Records:
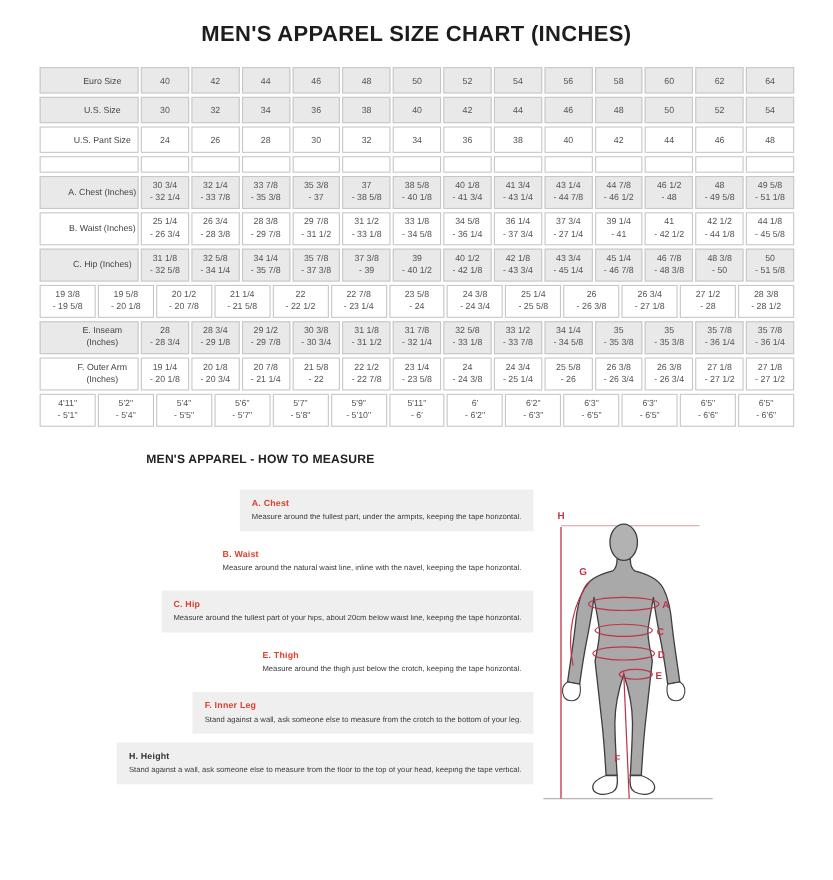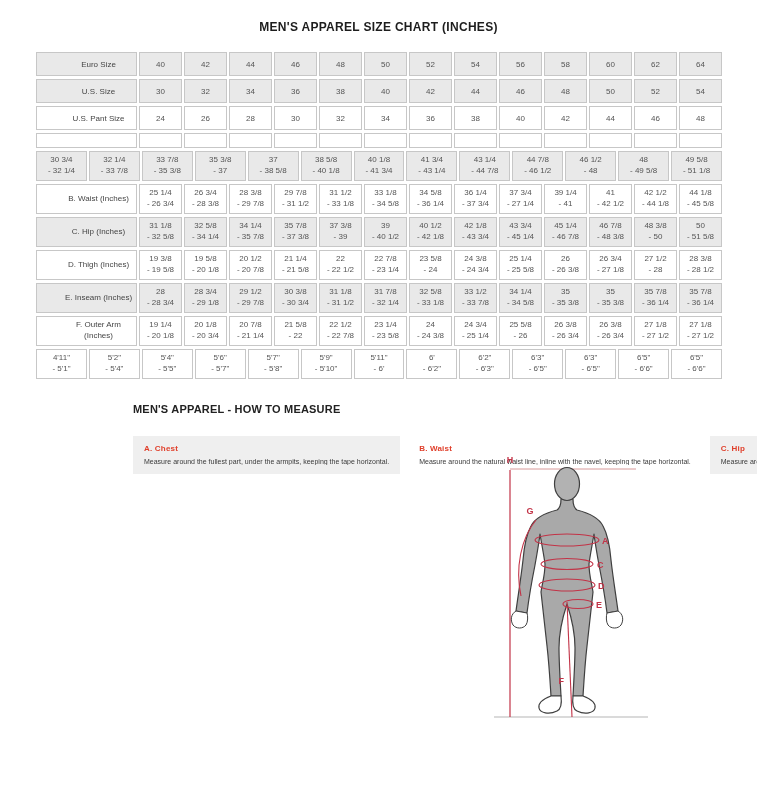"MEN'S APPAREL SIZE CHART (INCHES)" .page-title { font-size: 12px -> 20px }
* * *
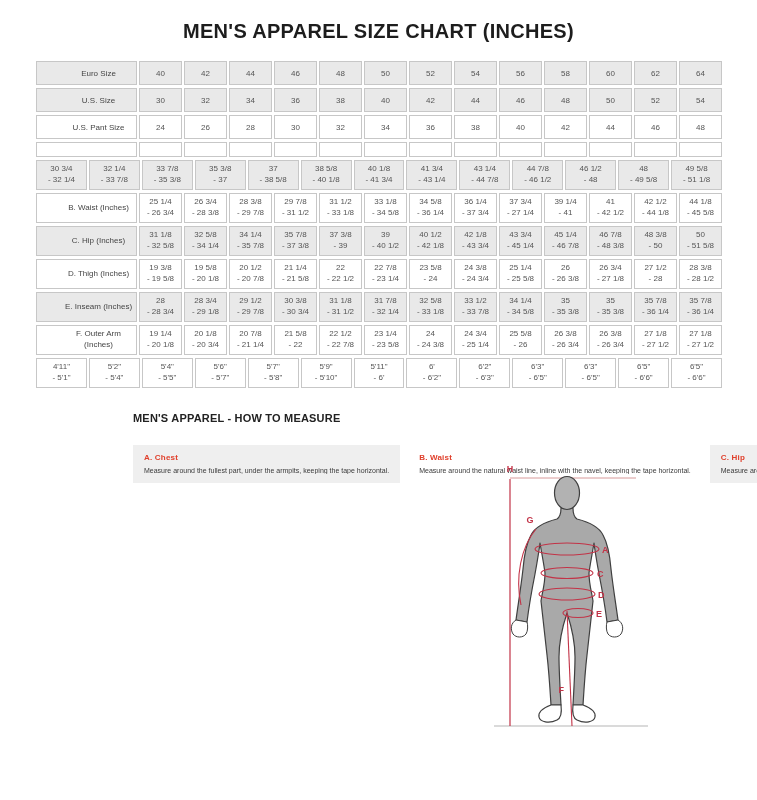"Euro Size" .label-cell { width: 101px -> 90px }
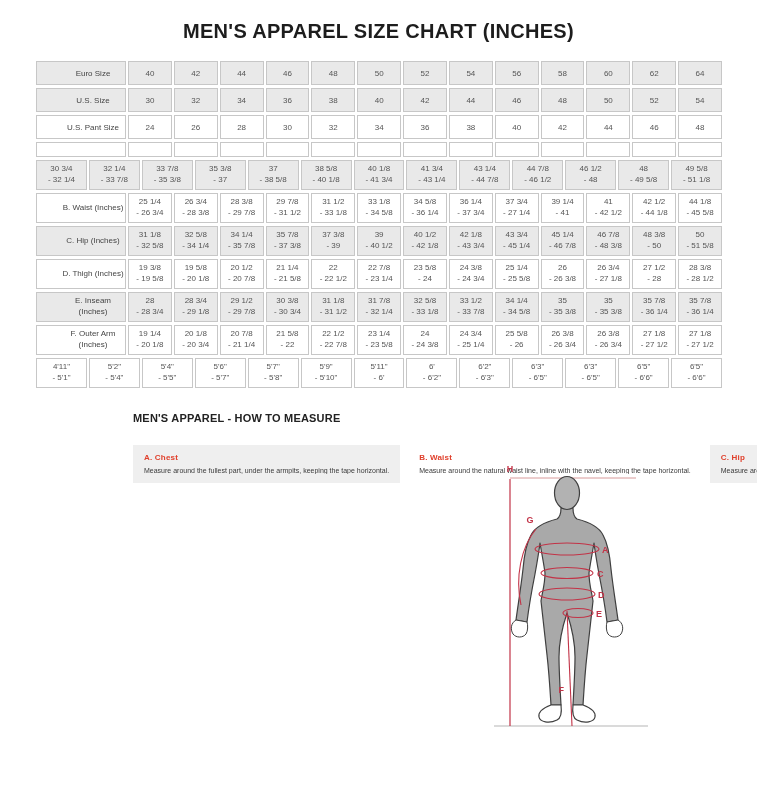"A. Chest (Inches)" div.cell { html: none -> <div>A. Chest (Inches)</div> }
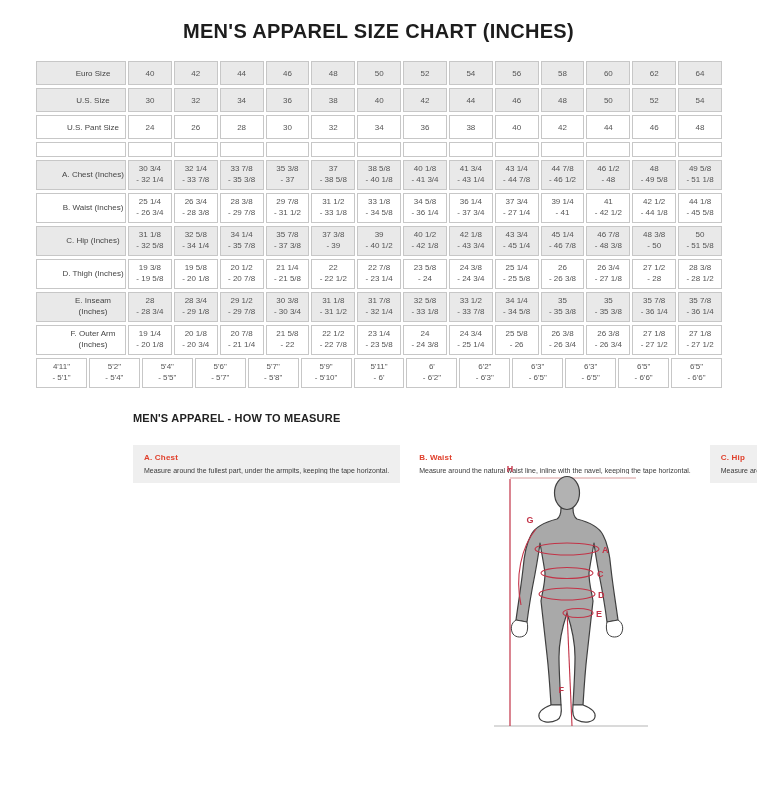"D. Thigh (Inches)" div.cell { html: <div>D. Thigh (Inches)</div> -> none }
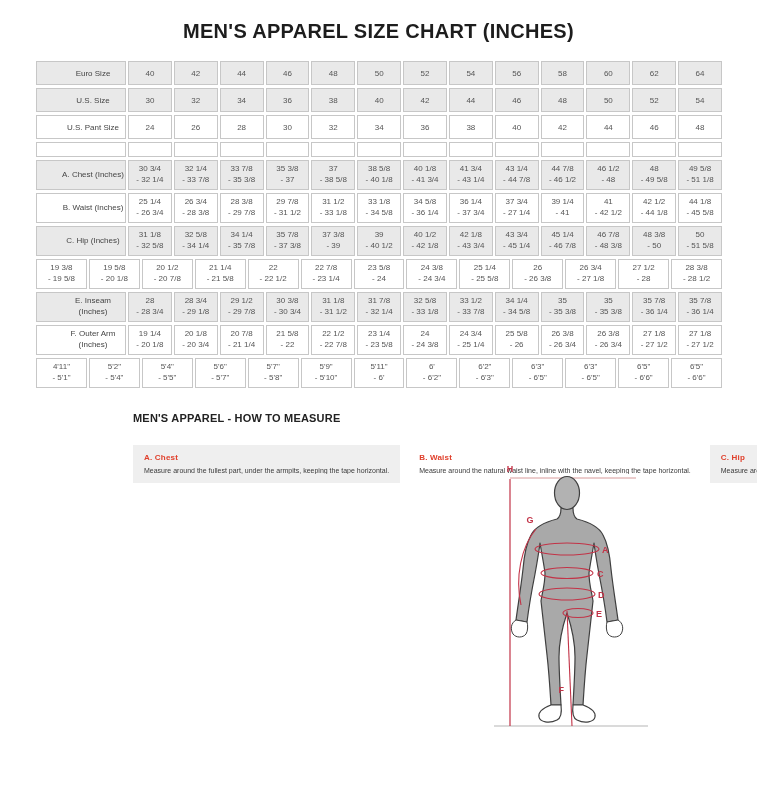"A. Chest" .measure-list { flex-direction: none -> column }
--
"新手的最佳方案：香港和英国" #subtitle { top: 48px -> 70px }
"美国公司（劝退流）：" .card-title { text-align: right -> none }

Exercise details: Take only the lines above from the one that has "width: 101px ->" through the one that has "flex-direction: none ->" and reproduce them exactly, omitting any pictures.

Answer for the task:
"Euro Size" .label-cell { width: 101px -> 90px }
"A. Chest (Inches)" div.cell { html: none -> <div>A. Chest (Inches)</div> }
"D. Thigh (Inches)" div.cell { html: <div>D. Thigh (Inches)</div> -> none }
"A. Chest" .measure-list { flex-direction: none -> column }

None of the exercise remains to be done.